# I just don't know - zebra danio



## monkE (Aug 4, 2010)

Hey forum, I'd like to tap into all of your collective expertise. I have about 12 Zebra Danios in my 55 Gallon planted community tank. 
This morning i noticed 2 of them that appeared quite dis-coloured... I observe my tanks quite a lot (just like the rest of you do i suppose) And have never noticed anything out of the ordinary with this group. 
On closer inspection of the fish here's what i see:
The fish is no longer white stripe over blue, it is actually dark spot over yellow/white (ya i know it sounds rediculous) 
It almost looks as if there is a small growth around the front of the bottom jaw - almost like a short whisker - but is extremely hard to see due to the fact that these guys don't stay still for a second
One important observation is that there has been no change in behaviour at all. They still school with the rest of the Danios, still eat regularly. 
*every other zebra danio in the tank looks vibrant and healthy*

It honestly looks like a different fish that i never noticed while they were small. 
If i could compare it to anything, it looks like a tiny rainbow trout.

Here is the best picture i could get of one of the affected fish. Any ideas or feedback would be greatly appreciated. If it is a different species could you please inform me of what exactly it is and if you've ever received these mixed in with Zebra's before? 








I will try and get a better pic, hope this will do for now


----------



## Rastapus (Apr 21, 2010)

MonkE,
Looks like a Leopard Danio, likely mixed up in the aquarium with the Zebras. The "whiskers" are normal.


----------



## monkE (Aug 4, 2010)

awesome Rasta! that makes me feel better! Once again IPU comes through with the answers! 

I got them from you by the way!  

Thanks for the quick response


----------

• _DATASET RECORDS_:
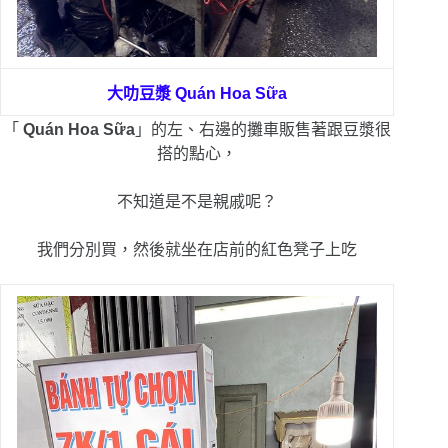
大叻豆漿
Quán Hoa Sữa
「
Quán Hoa Sữa
」的左、右邊的攤車販售著跟豆漿很
搭的點心，
不知道是不是親戚呢？
我們分別買，然後就坐在店前的紅色凳子上吃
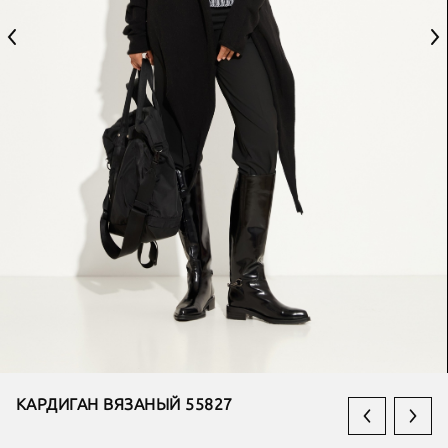
КАРДИГАН ВЯЗАНЫЙ 55827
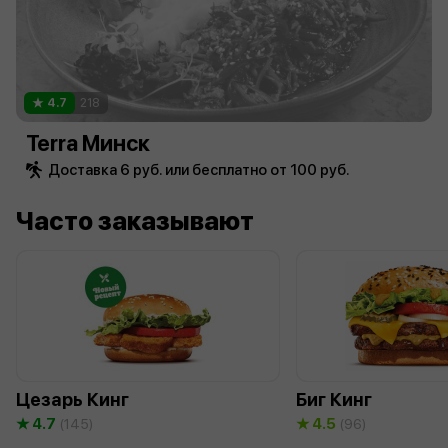
4.7
218
Terra Минск
Доставка 6 руб. или бесплатно от 100 руб.
Часто заказывают
Цезарь Кинг
Биг Кинг
4.7
4.5
(145)
(96)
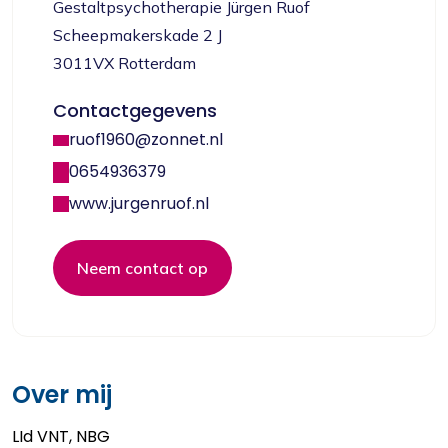
Gestaltpsychotherapie Jürgen Ruof
Scheepmakerskade 2 J
3011VX Rotterdam
Contactgegevens
ruof1960@zonnet.nl
0654936379
www.jurgenruof.nl
Neem contact op
Over mij
LId VNT, NBG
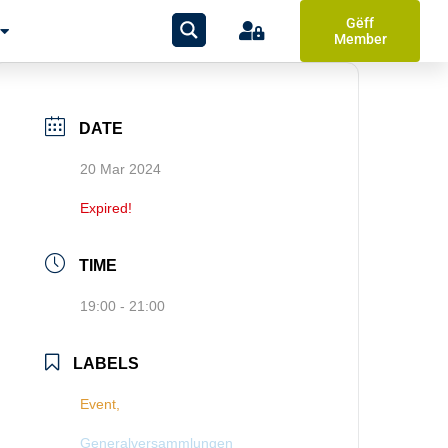
Gëff
Member
DATE
20 Mar 2024
Expired!
TIME
19:00 - 21:00
LABELS
Event,
Generalversammlungen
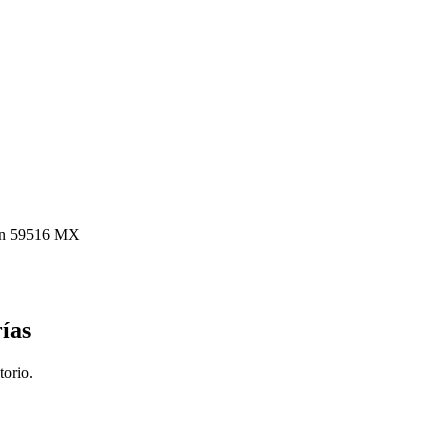
cán 59516 MX
ías
torio.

• _SET OF TASKS_:
[A] In the zebra danio thread, can you rewrite the paragraph beginning "Hey forum, I'd like to tap into" as a short bulleted list that keeps its main facts?
[B] Could you retype the records, starting with their first line and going on through the line with "LId VNT, NBG", leaving out the pictures?

• _ANSWERS FOR THE EXERCISE_:
[A]
- About 12 zebra danios live in a 55-gallon planted community tank.
- This morning, 2 of them looked quite discolored, though nothing unusual had been noticed in this group despite frequent observation.
- Instead of white stripes over blue, they now show dark spots over yellow/white.
- There may be a small whisker-like growth at the front of the bottom jaw, but it is very hard to see because the fish never stay still.
- Their behavior is unchanged: they still school with the other danios and eat regularly.
- Every other zebra danio in the tank looks vibrant and healthy.

[B]
大叻豆漿
Quán Hoa Sữa
「
Quán Hoa Sữa
」的左、右邊的攤車販售著跟豆漿很
搭的點心，
不知道是不是親戚呢？
我們分別買，然後就坐在店前的紅色凳子上吃
КАРДИГАН ВЯЗАНЫЙ 55827
4.7
218
Terra Минск
Доставка 6 руб. или бесплатно от 100 руб.
Часто заказывают
Цезарь Кинг
Биг Кинг
4.7
4.5
(145)
(96)
Gestaltpsychotherapie Jürgen Ruof
Scheepmakerskade 2 J
3011VX Rotterdam
Contactgegevens
ruof1960@zonnet.nl
0654936379
www.jurgenruof.nl
Neem contact op
Over mij
LId VNT, NBG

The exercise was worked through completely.